Hybrid wolf-dogs menacing North Stonington-Ledyard area
State environmental conservation police have been alerted to the possible presence of one or more hybrid wolf-dogs in the Long Pond area in North Stonington and Ledyard that have recently attacked at least two horses, bitten a bicyclist and threatened a resident who shot and killed one of the animals.
Wolf-dog hybrids are considered dangerous, and ownership is illegal in Connecticut, said Rick Jacobson, director of DEEP's wildlife division, on Monday.
The man who shot the animal said that three large, white canines without collars surrounded him while he was outside his horse barn one morning last month and did not back away when he yelled at them. They circled him as if preparing to attack, he said. He called his neighbor, who brought a shotgun. Another of his neighbors, who is trained in animal science, took samples of the dead animal's tongue, cheek and fur and sent it to the Veterinary Genetics Laboratory at the University of California, Davis. Last week they received a report from the lab stating that the animal was a "dog-wolf hybrid."
A copy of the report, along with photos of the dead animal and another of the three canines on his property, was provided to The Day. The man asked that his name not be used, saying he and his neighbors fear retribution by the person who they believe owns up to six of the animals. He said he learned during a meeting with his neighbors this weekend that two horses and a bicyclist had been bitten by the animals in recent weeks.
"But regardless of whether these are wolf-dog hybrids," the man said, "this behavior is unacceptable. It's against the law, and I want something done."
He added that three of the white dogs returned this past Saturday. He spotted them at the bottom of his driveway, but they did not come closer. He estimated they weigh about 80 pounds each and said they have large paws and "bulky, strong" bodies.
"They came trotting by again, making their rounds," he said.
The area where the animals have been seen is near the state boat launch and the Eastern Pequot Reservation on Long Pond and not far from popular hiking areas in Ledyard and at Lantern Hill in North Stonington.
The man was contacted Monday by state Department of Energy and Environmental Protection Environmental Conservation officers, who have begun an investigation. They have the authority under state law to confiscate any wolf-dog hybrids.
"This seems to raise issues of concern, and of course timeliness is important," said Dennis Schain, spokesman for DEEP. "The EnCon officers will take any appropriate actions."
State Veterinarian Mary Jane Lis said one of the dangers with wolf-dog hybrids is that they cannot be vaccinated against rabies, because no rabies vaccine has been tested for effectiveness in these animals.
There has been at least one other case of a wolf-dog hybrid in Connecticut, Jacobson said. The animal was taken from the owner and brought to a wolf-dog rescue facility. The state also uses the University of California, Davis lab to confirm the genetics of suspected wolf-dogs, he said.
Becky Ewall-Evans, head of parentage and diagnostic testing at the lab, said the wolf hybridization test is believed to be "highly accurate within three generations." The DNA sample from the specimen is compared against DNA from populations of the purebreds most frequently bred with wolves, including German shepherds, Malamutes and Samoyeds, as well as purebred wolves and known wolf-dog hybrids. The lab performs about five of these tests each month, she said, often for rescue organizations that want to know the genetics of an animal so it can be placed in a suitable home.
Many dog and wolf experts warn against owning or breeding wolf-dog hybrids. While dogs and wolves share much of the same genetic makeup, the small differences between the two that have emerged since the two species diverged some 14,000 years ago are very significant, experts say. They are known to have none of the natural fear or shyness around humans that wild wolves have, yet retain wolves' powerful prey drive and do not respond to training. They also have strong territorial instincts that range for miles beyond their owners' homes and are adept at climbing over or digging out of enclosures unless fences are 8 feet tall, have inleaning overhangs and concrete trenches around the perimeter.

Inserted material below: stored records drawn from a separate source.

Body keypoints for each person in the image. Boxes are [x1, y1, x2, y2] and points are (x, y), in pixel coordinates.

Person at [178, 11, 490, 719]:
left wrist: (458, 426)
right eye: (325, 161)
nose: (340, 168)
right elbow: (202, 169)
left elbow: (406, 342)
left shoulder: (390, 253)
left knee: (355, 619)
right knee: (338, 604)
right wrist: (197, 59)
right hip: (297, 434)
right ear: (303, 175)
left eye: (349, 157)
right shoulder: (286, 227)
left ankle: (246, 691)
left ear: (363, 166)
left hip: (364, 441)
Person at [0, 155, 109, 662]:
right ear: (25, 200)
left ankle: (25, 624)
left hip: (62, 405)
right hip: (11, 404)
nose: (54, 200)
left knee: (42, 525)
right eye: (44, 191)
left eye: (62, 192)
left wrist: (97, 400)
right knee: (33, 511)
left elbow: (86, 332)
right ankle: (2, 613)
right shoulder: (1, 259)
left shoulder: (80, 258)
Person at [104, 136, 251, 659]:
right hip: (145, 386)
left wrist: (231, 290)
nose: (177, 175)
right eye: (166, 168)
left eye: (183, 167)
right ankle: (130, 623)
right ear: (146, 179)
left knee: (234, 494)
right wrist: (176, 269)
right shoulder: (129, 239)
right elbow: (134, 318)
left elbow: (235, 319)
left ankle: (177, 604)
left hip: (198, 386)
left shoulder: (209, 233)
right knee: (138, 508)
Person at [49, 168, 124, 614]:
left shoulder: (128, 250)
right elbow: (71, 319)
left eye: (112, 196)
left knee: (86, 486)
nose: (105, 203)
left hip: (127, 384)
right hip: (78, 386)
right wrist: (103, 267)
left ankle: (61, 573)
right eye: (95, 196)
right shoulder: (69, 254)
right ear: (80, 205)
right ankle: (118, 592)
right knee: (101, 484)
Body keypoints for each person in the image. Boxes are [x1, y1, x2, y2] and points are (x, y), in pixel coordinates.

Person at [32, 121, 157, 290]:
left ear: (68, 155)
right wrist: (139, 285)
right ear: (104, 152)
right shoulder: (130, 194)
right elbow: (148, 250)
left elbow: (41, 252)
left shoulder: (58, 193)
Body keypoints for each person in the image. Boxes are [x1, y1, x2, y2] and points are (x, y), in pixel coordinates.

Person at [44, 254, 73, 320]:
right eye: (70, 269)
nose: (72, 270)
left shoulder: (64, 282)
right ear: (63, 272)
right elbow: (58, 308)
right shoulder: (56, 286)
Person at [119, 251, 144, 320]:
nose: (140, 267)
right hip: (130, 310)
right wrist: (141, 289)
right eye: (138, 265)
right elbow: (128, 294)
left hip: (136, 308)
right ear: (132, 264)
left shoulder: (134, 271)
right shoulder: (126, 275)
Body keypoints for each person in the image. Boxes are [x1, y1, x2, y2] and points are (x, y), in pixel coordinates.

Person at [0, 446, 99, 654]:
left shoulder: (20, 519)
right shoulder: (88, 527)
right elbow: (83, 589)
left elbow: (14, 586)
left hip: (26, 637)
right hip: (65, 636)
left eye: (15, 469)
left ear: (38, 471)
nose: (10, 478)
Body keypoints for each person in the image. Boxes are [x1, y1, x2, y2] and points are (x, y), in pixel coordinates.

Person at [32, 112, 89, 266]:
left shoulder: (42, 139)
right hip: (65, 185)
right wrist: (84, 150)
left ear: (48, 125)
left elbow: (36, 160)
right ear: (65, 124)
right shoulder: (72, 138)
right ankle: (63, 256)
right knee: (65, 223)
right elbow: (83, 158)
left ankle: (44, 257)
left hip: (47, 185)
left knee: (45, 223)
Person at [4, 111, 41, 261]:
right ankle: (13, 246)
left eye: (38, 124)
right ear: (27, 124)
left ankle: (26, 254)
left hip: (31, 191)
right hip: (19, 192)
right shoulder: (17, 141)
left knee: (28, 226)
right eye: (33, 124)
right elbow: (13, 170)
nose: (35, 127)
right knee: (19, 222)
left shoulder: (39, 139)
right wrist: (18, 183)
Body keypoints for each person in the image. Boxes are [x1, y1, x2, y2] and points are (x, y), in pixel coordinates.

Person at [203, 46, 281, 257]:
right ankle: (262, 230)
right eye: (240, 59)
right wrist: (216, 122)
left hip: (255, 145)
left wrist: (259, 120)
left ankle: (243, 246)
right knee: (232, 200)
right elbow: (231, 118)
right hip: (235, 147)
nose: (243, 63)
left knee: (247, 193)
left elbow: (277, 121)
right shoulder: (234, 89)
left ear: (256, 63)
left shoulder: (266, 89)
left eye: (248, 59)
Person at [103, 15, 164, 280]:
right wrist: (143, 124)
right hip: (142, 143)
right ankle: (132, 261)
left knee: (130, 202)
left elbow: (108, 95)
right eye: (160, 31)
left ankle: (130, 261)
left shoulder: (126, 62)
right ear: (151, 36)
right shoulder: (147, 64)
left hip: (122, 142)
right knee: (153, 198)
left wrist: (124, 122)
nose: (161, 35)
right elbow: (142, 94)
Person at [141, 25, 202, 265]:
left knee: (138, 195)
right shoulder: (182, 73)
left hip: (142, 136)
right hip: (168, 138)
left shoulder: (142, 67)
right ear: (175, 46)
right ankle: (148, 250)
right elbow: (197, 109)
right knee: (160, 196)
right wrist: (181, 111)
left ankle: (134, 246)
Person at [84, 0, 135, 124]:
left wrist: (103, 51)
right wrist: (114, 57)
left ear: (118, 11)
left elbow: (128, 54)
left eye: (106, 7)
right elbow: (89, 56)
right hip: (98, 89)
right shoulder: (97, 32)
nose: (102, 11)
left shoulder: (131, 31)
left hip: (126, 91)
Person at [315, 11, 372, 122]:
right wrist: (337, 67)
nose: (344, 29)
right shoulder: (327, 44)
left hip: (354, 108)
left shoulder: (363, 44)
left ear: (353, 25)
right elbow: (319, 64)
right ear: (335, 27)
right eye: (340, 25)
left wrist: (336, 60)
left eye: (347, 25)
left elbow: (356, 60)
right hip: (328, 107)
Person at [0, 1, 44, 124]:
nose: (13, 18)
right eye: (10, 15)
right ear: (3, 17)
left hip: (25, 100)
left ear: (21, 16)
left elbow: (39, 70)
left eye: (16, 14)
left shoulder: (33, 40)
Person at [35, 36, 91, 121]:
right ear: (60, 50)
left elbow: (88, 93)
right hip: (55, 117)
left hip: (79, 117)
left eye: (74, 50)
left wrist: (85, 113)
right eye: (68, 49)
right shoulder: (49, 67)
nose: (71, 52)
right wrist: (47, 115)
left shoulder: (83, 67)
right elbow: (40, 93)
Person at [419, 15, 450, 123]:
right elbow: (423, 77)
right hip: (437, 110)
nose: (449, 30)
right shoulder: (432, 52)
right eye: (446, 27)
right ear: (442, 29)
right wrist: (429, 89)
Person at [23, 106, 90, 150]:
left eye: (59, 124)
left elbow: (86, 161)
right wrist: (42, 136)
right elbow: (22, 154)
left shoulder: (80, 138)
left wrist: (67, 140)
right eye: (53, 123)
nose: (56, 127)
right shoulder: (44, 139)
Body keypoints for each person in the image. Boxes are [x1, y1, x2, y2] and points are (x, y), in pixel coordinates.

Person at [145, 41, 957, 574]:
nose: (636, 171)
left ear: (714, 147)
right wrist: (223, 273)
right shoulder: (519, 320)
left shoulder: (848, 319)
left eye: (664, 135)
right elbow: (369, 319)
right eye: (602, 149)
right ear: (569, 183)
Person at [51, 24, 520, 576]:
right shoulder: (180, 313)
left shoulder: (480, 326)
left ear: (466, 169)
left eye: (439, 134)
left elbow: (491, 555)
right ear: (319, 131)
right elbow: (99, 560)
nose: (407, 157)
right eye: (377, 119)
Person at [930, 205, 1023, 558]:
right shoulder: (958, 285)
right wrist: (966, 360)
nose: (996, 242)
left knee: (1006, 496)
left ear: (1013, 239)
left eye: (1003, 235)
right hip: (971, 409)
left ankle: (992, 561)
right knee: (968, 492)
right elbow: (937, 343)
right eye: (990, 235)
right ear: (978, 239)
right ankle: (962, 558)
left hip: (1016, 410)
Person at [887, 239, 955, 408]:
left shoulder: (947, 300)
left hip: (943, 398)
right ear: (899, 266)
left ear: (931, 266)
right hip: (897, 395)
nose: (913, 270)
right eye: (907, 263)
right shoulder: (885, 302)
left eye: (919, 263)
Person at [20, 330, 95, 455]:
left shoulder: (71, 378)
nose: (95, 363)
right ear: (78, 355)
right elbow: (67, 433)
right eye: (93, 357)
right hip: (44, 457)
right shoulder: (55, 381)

"To mix a wild animal with a domestic animal doesn't help either," said Kent Weber, founder and director of Mission Wolf, a rescue organization in Colorado. "These end up being very confused animals, and most of them end up dead."
He estimated there are about 250,000 wolf-dog hybrids in the United States. Though they are illegal in most states, an Internet search for "wolf dog" shows several sites advertising wolf-dog puppies and breeders.
In Kentucky last year, a woman who owned dozens of wolf-dogs was apparently eaten by her animals. Authorities found a human skull and jawbone on her property after neighbors reported that she hadn't been seen for several days.
When the dogs and wolves are bred, the offspring are often larger than either parent, apparently the result of the phenomenon of heterosis, or hybrid vigor. Despite - or perhaps because of - the dangerous animals that can result, people have been cross-breeding dogs and wolves for hundreds of years. In the 1760s in south-central France, the "Beast of Gevaudan" killed more than 100 people and injured several dozen others until finally being killed by bounty hunters. Historians believe the beast was actually one or more mastiff-wolf hybrids.